George Lucas slaved over the first Star Wars drafts for several years. In all, there were four official drafts and countless smaller changes along the way. He showed the drafts to many, many people. Colleagues even reshaped some of the characters before production. As you can imagine, the first drafts and plot points were not much like the final film.
About eight years ago, I became a full-time professional writer. I left a job in the print industry and decided to write full-time. Before that moment, I had some marginal success writing for The Times Picayune, New Orleans' daily. But, as one would do, I believed I could make it, despite the fact that a "feature" for the Times-Picayune paid a mere $200.00 and took not a small amount of time to write.

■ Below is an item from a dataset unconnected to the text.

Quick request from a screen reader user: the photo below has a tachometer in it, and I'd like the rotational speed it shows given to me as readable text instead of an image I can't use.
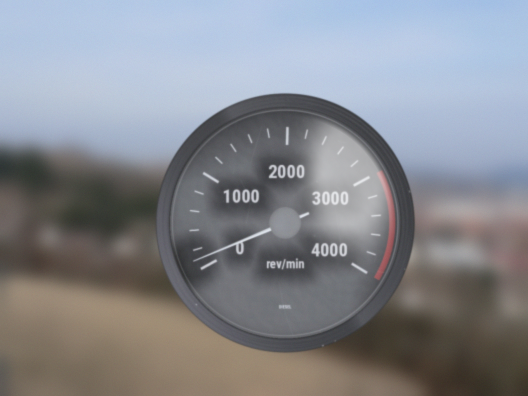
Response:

Writing for me was excruciating, as it was (is?) for Lucas. What I wrote was never good enough. I filled my head with mentors who would scream things like, "It opens too much like a TV news story" and "Is this even an article? WHAT ARE YOU THINKING?!" I tried mightily to participate in mail-lists for draft critiques. Considering what I had already implanted into my head, you can imagine those far away voices didn't sit well with me. Bereft of their cues that come with in-person communications, these quasi-anonymous "thoughts," all sounded like screeds. Everyone hated what I was doing. Really! What am I thinking?
Yet I managed to soldier on for about two years. Toward the end of it all, I won placement in a Best Of contest, I had written for all kinds of magazines, and was even paid a cool $1000.00 for a single article. It seems I achieved, at least, moderate success.
But I did it in complete solitude. I read a lot of books about writing and so many of them enforced the idea that writers were intensely solitary creatures. What's more, they wanted to be solitary and only the good writers kept completely to themselves. Those murals of collaborating writers in Barnes & Noble? Lies!
George Lucas' endeavors, as I have seen now, were (are?) much more collaborative. Yes, it's his film. Yes, it's his story. But many people helped him along the way to create the movies that shaped millions of minds. They challenged him. They disagreed with him. They made him reconsider his babies. And while there were many, many nights of excruciating mental pain, everyone helped him to make a better story.
Collaboration worked.
I am simply much more sociable than I was eight years ago. I don't take things as personally as I once did and aren't as quick to blame inherent personal defects as a problem's cause. Certainly part of this has come from the time I ran my own business and networked with hundreds of people. Were I a "professional writer" today, I would collaborate. Indeed, I do it now for all manner of things.
We are all better for collaboration. Get out of your offices and rooms and go talk to people. Everything and anything said can help you see things for the better.